● **Aim of the exercise**
Below are the entries; determine how many of their lines contain the string "index" and give that figure alone.

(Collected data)
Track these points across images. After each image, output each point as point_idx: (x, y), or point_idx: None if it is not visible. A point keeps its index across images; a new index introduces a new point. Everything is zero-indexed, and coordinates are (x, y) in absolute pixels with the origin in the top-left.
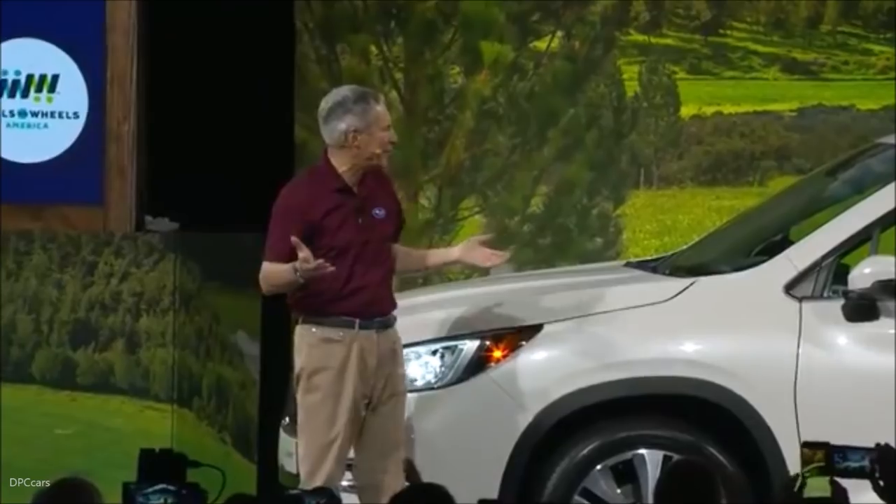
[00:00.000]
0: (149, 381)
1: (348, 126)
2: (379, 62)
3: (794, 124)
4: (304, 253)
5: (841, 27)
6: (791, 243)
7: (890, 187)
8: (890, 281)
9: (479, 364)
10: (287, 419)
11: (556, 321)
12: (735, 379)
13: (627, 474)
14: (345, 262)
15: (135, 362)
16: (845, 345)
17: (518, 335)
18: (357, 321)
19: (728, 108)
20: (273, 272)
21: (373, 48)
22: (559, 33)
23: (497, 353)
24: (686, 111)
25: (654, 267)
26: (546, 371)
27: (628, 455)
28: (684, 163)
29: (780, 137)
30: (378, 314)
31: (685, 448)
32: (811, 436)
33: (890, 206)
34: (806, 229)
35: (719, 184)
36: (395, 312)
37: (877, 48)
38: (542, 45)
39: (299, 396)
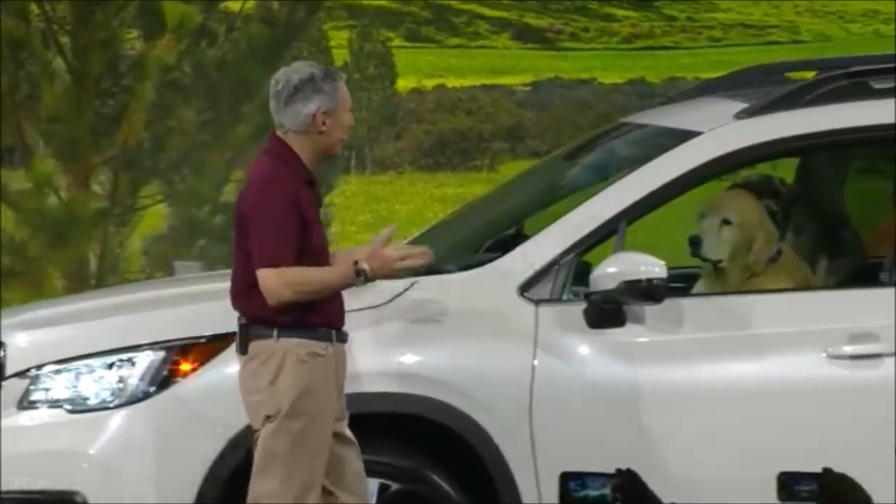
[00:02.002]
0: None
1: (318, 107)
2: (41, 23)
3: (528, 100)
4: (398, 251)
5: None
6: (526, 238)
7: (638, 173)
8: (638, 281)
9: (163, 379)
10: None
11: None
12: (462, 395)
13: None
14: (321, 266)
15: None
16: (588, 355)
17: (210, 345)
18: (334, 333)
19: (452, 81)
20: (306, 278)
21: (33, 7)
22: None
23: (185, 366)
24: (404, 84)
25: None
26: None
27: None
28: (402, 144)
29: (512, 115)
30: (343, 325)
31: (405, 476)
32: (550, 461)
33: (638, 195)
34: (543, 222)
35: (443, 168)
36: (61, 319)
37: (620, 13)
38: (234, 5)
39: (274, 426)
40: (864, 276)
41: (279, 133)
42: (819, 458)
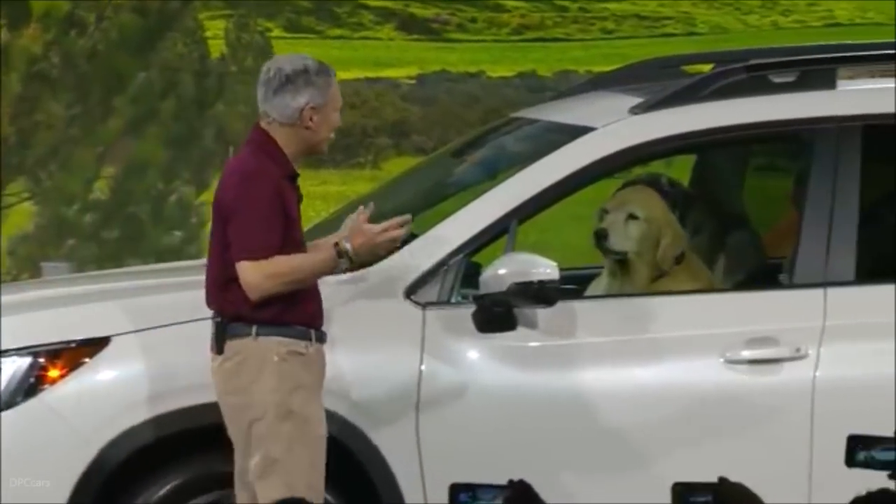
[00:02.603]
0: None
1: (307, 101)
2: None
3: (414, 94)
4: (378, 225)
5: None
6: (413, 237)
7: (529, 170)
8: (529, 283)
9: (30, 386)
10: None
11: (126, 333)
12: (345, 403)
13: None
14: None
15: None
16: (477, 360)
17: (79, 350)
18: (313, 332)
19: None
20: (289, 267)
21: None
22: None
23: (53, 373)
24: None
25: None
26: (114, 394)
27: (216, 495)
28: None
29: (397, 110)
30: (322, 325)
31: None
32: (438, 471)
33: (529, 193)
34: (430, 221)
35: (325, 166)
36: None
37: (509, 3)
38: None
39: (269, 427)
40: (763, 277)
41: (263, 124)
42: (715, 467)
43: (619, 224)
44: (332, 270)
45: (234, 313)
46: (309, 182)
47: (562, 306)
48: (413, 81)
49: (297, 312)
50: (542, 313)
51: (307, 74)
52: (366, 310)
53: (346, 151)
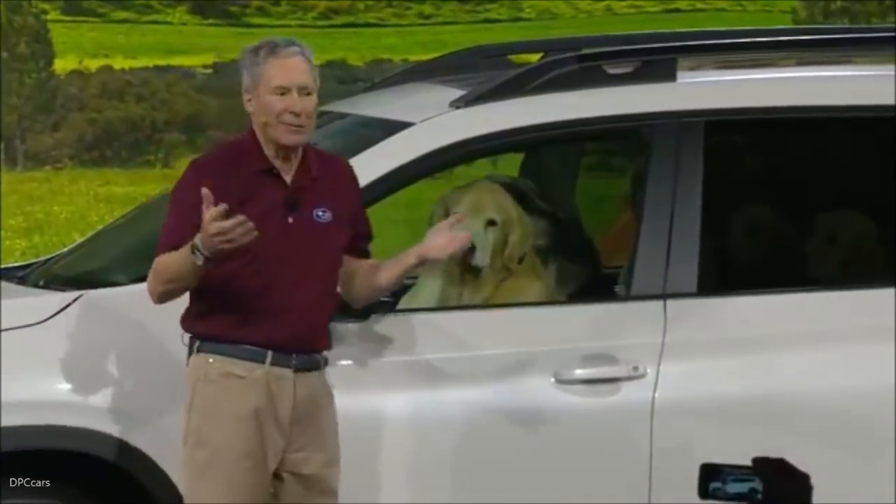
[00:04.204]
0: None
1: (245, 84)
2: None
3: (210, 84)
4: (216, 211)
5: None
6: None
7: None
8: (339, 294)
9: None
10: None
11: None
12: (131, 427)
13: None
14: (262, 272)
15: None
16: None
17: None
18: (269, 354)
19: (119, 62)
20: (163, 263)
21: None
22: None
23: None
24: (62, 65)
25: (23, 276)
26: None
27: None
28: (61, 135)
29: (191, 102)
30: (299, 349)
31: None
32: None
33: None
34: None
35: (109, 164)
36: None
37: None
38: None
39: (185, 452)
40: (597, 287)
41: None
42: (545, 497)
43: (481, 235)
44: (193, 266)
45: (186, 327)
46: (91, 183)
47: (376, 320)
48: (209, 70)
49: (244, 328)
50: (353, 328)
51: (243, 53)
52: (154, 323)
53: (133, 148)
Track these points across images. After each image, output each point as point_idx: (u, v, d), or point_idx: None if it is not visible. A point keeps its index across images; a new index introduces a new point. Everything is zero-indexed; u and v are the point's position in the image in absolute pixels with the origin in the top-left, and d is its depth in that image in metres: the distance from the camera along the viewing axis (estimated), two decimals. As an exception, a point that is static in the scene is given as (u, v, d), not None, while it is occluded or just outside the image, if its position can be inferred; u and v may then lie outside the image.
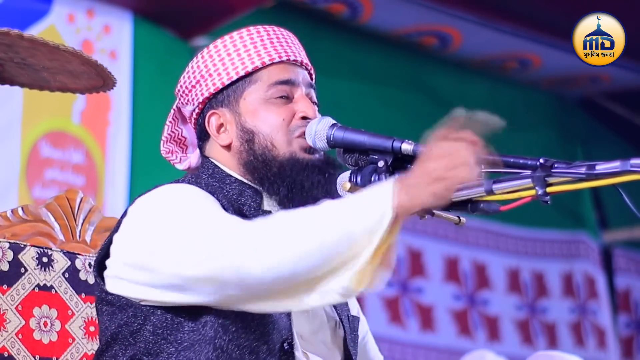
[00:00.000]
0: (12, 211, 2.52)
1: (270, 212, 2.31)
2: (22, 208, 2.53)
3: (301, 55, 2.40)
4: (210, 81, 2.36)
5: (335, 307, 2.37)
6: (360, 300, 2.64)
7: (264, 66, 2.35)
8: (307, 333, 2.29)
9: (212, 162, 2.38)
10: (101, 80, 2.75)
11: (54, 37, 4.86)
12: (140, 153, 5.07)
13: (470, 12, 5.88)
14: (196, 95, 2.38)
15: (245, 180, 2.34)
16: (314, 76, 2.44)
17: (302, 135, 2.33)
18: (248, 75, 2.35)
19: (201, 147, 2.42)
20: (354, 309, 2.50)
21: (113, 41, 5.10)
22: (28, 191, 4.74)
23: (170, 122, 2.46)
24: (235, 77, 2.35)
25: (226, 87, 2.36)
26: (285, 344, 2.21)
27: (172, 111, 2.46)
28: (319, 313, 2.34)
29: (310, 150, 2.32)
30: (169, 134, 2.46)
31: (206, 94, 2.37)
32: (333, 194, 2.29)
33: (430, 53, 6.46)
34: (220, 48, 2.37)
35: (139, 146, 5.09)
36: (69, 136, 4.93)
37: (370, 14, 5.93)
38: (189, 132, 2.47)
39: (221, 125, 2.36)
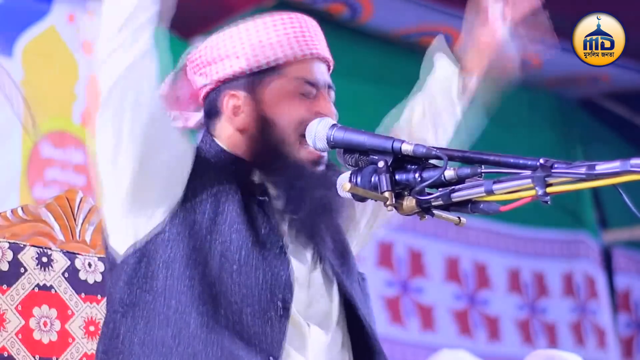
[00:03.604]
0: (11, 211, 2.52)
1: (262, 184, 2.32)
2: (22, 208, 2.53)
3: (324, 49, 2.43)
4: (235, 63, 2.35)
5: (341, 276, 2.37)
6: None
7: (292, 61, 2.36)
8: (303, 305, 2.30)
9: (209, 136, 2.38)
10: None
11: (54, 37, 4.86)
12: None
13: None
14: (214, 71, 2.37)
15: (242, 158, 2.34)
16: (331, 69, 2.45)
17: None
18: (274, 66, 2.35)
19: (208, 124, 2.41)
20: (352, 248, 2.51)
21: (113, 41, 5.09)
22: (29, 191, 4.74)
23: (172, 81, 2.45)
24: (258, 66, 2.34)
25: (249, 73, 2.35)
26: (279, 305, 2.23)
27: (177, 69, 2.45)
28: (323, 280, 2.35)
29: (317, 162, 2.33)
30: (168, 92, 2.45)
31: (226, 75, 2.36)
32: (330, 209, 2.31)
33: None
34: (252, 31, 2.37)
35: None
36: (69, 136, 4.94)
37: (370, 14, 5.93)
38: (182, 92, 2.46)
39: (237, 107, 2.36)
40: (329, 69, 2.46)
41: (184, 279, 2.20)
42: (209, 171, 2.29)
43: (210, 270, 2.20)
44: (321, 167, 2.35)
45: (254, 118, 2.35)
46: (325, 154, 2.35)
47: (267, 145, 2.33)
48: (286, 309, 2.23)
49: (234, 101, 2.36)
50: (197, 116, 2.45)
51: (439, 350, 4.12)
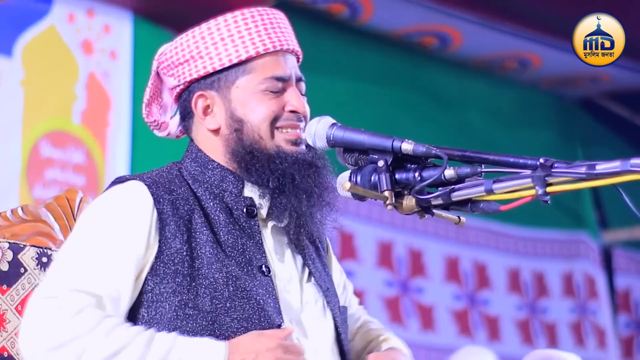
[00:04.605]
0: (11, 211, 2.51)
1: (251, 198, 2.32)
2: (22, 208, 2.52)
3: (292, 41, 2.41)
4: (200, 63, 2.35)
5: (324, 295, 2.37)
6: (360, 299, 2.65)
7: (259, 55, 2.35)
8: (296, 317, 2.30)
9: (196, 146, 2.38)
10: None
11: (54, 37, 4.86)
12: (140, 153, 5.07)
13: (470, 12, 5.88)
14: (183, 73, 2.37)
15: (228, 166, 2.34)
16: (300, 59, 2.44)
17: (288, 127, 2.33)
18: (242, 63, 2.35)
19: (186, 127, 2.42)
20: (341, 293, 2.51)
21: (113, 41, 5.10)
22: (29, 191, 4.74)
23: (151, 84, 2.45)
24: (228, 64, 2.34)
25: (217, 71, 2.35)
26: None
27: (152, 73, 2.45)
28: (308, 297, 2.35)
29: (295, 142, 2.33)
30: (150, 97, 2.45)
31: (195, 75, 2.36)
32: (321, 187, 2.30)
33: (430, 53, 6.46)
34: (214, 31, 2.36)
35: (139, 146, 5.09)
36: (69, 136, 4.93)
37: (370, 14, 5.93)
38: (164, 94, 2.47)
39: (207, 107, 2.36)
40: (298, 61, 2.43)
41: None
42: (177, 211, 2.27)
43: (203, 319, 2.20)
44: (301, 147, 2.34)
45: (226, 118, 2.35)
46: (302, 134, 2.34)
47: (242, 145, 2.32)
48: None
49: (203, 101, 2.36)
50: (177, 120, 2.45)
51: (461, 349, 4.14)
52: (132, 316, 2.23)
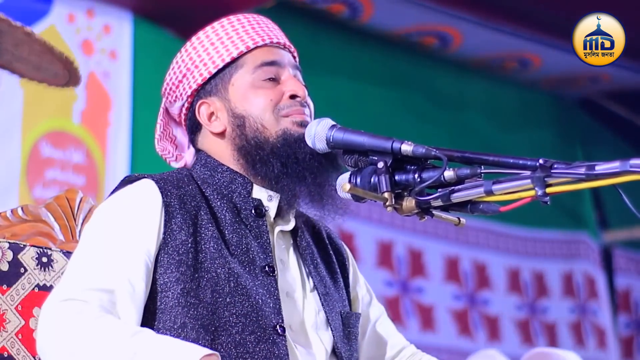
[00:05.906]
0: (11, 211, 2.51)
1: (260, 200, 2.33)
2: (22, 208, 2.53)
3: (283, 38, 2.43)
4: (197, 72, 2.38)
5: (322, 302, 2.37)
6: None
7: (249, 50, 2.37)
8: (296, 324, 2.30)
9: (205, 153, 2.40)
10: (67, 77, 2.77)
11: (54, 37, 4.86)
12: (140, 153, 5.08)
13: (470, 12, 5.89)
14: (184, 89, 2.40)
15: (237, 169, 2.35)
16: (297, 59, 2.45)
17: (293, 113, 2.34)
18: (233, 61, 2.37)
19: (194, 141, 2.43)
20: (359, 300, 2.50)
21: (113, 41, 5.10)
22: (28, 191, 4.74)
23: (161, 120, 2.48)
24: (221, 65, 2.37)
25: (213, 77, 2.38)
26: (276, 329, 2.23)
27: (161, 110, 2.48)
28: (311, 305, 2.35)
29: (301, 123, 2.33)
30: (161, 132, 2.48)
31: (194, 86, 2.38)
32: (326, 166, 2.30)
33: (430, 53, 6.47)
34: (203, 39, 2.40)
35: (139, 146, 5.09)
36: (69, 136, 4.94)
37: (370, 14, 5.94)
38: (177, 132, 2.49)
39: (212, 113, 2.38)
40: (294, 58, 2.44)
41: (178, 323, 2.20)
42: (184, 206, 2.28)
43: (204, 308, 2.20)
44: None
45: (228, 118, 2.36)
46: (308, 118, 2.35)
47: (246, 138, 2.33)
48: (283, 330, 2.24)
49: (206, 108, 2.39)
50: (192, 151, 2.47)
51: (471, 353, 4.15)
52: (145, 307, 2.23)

● **Solution to the problem**
2